Doggedly reported, eloquently written and extraordinarily moving, "The Ticket Out" examines what happens when something to which we've devoted our entire life ends -- or in the tragic case of Darryl Strawberry, when it doesn't.How good was the 1979 Crenshaw High baseball team, for which the sullen, sad-eyed Strawberry, then a junior, played right-field? The following year, when he was a senior, Strawberry was selected by the New York Mets as the nation's No. 1 draft pick. Yet he wasn't good enough to be the MVP of his L.A. high school baseball league. That honor went to Reggie Dymally, his Crenshaw teammate who went on to become, if you can believe it, a successful kosher chef.The tale of Reggie's transformation from a muscular inner city ballplayer to a king of kosher kitchens is just one example of Sokolove's deft touch in patiently bringing each member of this intriguing baseball team alive.

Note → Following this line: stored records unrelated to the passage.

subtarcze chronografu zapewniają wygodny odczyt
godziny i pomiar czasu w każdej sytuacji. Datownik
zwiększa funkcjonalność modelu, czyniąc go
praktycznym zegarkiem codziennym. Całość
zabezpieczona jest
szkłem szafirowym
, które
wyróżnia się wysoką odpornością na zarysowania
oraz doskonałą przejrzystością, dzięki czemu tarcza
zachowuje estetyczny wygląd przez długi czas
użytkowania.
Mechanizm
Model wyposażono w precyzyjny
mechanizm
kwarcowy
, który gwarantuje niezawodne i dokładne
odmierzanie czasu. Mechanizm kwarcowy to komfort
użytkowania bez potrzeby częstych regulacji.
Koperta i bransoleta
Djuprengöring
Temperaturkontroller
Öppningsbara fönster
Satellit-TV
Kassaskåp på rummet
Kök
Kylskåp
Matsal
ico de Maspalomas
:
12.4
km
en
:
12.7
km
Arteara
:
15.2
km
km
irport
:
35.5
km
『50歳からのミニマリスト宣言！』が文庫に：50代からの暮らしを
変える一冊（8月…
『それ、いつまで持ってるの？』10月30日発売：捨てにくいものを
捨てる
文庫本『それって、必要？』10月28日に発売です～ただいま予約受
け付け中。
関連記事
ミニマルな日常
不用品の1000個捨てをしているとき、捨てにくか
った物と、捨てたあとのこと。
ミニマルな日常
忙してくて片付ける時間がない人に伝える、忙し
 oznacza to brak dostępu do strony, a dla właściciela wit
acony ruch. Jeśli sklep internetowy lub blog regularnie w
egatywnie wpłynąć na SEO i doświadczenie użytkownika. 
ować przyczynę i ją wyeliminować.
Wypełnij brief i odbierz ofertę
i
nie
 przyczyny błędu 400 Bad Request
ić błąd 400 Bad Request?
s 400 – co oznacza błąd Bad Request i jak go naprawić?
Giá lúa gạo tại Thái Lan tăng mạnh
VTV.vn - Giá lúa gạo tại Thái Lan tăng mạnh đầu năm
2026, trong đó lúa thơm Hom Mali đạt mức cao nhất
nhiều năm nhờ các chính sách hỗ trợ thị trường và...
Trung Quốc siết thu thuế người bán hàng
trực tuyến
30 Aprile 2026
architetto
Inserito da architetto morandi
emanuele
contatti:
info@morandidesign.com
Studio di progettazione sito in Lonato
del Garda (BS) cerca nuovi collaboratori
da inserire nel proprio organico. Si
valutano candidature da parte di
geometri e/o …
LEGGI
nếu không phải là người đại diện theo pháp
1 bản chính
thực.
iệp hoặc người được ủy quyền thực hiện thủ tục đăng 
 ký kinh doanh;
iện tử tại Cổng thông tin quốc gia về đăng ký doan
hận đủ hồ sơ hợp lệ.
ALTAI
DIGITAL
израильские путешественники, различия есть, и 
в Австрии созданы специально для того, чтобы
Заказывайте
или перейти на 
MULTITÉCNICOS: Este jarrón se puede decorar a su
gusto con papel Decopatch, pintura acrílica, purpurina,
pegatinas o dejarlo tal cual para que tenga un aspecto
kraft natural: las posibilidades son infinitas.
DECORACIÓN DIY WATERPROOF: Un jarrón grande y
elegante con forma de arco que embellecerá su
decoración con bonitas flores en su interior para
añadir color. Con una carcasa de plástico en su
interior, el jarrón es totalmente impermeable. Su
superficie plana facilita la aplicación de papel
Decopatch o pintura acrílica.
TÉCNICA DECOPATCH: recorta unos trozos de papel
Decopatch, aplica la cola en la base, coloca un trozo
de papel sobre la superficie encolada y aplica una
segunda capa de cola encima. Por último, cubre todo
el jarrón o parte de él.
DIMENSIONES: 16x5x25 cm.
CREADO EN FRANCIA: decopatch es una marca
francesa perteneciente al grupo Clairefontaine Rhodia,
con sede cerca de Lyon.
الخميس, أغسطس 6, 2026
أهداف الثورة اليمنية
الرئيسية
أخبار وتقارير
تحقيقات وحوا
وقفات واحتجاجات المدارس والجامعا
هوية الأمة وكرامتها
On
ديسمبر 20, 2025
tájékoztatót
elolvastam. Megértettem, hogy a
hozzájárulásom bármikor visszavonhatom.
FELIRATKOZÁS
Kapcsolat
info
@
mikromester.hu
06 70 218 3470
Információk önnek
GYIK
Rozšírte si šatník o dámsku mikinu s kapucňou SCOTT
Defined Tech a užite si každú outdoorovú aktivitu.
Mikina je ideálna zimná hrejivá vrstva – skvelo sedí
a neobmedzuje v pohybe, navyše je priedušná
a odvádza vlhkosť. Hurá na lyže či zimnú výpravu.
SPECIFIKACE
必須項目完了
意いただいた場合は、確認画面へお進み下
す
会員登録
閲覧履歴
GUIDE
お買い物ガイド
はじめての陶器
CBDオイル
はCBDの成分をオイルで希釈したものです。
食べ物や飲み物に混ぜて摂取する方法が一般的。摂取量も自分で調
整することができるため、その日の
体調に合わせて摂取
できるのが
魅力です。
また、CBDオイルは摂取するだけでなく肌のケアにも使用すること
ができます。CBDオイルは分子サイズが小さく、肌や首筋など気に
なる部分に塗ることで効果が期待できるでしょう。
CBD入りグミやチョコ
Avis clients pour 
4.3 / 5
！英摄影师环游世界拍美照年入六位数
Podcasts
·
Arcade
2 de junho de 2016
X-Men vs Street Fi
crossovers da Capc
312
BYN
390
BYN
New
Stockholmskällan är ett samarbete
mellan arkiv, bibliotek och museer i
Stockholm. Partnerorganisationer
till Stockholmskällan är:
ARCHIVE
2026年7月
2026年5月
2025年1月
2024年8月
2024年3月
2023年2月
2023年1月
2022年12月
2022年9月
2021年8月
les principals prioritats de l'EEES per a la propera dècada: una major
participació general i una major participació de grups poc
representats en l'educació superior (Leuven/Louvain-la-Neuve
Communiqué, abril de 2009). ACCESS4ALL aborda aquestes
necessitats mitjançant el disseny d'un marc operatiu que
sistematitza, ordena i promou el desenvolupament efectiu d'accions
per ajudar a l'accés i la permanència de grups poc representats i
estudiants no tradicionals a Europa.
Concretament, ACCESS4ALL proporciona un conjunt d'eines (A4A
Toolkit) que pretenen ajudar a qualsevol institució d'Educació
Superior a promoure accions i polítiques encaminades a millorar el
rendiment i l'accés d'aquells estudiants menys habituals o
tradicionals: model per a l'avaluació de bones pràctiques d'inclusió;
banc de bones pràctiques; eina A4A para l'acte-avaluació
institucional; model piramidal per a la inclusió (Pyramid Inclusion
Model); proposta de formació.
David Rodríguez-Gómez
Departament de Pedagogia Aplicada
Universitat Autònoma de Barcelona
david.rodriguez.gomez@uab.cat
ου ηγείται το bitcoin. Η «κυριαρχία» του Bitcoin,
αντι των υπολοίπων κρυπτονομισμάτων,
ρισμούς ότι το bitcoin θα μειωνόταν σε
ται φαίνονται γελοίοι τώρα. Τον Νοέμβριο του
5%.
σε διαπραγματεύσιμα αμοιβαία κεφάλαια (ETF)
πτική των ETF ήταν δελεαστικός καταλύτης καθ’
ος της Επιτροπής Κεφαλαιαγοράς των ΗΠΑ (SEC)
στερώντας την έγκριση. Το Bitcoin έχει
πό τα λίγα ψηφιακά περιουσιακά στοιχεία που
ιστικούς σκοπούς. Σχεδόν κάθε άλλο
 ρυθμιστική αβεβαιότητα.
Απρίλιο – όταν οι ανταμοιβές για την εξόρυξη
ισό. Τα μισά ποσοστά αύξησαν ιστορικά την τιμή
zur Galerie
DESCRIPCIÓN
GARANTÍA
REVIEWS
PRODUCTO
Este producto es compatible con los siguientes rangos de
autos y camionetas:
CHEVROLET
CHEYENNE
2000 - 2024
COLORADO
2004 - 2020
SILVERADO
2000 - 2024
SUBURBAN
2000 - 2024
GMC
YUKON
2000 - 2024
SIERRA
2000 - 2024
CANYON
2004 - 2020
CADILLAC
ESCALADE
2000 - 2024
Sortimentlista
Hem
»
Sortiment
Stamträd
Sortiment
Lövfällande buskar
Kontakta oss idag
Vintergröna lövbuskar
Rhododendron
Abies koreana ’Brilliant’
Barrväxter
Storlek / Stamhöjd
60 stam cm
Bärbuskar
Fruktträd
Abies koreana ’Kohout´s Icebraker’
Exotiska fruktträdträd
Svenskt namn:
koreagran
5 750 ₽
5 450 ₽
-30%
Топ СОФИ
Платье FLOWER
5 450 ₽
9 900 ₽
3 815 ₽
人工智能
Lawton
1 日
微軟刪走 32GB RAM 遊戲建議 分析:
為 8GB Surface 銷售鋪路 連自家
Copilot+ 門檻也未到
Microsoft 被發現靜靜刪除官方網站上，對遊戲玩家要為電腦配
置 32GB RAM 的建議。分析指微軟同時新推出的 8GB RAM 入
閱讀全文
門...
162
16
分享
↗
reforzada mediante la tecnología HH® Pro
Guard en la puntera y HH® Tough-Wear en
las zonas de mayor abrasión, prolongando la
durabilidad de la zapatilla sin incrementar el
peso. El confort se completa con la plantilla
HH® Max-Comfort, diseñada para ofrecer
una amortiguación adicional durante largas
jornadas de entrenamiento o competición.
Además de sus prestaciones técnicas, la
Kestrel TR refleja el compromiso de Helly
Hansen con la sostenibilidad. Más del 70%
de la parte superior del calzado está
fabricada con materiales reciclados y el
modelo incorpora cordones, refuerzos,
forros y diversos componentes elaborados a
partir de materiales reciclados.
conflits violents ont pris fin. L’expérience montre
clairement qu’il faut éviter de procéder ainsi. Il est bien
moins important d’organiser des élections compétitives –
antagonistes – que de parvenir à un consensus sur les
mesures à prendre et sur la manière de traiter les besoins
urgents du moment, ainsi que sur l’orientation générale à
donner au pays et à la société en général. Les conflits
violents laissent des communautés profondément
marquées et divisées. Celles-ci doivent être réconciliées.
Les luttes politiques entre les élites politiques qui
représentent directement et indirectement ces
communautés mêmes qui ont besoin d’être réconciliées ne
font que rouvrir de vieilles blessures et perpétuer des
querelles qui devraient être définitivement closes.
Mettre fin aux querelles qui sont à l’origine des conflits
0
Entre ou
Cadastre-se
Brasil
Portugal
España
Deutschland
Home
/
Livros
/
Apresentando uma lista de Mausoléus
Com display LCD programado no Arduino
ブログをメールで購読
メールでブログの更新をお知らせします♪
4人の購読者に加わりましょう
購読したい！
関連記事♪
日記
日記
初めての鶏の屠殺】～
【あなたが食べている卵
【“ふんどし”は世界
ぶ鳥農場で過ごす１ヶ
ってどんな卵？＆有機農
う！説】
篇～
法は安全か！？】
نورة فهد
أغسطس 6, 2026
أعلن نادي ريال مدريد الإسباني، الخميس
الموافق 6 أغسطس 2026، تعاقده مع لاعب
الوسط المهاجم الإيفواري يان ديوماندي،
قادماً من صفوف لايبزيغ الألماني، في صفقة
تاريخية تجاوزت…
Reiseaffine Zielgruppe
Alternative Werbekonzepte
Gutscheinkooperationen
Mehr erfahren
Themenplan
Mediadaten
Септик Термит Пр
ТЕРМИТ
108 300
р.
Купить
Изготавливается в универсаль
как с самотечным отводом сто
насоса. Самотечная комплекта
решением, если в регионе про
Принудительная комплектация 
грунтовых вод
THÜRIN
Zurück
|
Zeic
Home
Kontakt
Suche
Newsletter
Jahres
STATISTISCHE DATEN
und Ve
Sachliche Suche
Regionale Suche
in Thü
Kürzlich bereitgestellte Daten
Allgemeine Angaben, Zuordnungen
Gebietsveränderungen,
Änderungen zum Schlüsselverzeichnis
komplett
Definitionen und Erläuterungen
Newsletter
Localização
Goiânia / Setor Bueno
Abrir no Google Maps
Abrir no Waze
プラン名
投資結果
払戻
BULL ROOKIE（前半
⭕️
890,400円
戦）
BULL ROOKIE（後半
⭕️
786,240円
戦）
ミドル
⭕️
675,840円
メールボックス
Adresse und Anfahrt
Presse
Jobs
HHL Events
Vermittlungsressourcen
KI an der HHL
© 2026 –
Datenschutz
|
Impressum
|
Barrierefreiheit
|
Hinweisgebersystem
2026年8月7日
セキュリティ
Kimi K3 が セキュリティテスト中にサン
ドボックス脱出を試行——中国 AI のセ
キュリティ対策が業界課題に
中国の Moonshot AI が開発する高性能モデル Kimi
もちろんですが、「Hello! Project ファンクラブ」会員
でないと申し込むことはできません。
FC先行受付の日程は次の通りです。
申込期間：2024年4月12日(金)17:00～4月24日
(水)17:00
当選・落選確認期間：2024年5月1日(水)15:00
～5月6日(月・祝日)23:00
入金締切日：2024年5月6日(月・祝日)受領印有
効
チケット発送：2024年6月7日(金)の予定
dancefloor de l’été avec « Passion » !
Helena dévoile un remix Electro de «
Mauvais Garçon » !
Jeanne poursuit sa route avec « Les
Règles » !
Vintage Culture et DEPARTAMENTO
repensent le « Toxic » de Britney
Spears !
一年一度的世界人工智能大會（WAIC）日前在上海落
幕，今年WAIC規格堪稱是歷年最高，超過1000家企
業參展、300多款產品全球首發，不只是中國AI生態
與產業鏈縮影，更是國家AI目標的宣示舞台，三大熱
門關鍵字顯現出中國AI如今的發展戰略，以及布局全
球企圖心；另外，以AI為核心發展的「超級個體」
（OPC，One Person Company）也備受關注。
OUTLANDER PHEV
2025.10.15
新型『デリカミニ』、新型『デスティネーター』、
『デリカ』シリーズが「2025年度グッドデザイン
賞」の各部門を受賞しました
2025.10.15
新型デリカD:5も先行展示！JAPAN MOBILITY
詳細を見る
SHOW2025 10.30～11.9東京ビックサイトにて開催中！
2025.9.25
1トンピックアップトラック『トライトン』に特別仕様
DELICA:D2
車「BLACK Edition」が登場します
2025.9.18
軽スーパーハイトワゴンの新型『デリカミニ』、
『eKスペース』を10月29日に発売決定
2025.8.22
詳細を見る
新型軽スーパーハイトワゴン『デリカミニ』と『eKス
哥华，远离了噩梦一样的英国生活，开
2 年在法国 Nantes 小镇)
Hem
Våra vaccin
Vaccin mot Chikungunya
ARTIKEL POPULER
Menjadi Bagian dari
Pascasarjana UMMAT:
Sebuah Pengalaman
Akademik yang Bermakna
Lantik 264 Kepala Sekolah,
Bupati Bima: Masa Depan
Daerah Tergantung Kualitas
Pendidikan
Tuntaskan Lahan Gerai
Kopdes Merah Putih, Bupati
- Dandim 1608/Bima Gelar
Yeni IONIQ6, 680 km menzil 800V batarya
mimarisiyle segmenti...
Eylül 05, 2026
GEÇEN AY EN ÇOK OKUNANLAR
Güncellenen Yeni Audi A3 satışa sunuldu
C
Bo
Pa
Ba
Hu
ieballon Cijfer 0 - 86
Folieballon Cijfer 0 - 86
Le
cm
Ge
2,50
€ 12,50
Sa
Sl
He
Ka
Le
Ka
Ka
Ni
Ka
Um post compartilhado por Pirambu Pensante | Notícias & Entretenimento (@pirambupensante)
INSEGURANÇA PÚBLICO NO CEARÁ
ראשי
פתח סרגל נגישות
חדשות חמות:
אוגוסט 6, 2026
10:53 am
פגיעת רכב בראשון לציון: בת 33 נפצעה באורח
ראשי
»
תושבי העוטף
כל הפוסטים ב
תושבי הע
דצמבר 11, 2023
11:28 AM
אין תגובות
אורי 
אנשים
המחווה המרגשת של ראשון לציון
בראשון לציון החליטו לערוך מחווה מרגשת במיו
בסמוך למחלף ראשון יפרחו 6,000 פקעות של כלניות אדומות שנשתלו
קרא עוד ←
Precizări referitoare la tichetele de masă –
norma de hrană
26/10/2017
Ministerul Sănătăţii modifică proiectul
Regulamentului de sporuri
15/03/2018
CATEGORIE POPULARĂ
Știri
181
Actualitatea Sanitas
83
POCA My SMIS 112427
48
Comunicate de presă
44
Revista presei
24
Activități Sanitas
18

He's empathatic but unflinching in his portraits of L.A.'s impoverished, black South Central neighborhood; Crenshaw's unbelievably talented yet utterly human baseball players; their parents; and their white coach. Abandon all of your stereotypes, all ye readers who enter here. Driven? The mother of the McNealy twins moved them from the Bay Area to L.A. when they were eight because L.A. was where the best baseball was played. One slugger, Marvin McWhorter, read Ted Williams' "The Science of Hitting" four times. Transcending baseball and sport, "The Ticket Out" is a book-length essay on both race in America and the American dream -- and the often infinitely fine line that separates some of us from achieving or not achieving it. One final note: If you've had your fill of reading about navel-gazing superstars such as Strawberry who've squandered away all their riches and god-given talent, read "The Ticket Out" any way. Sokolove elevates Strawberry -- "I've never had a problem hitting," he tells the author, "I had a problem living" -- to a new level of understanding. But as Sokolove and Strawberry's teammates will perceptively tell you, the Boys of Crenshaw were about so much more than just Darryl Strawberry. In Sokolove's first-rate book, they still are.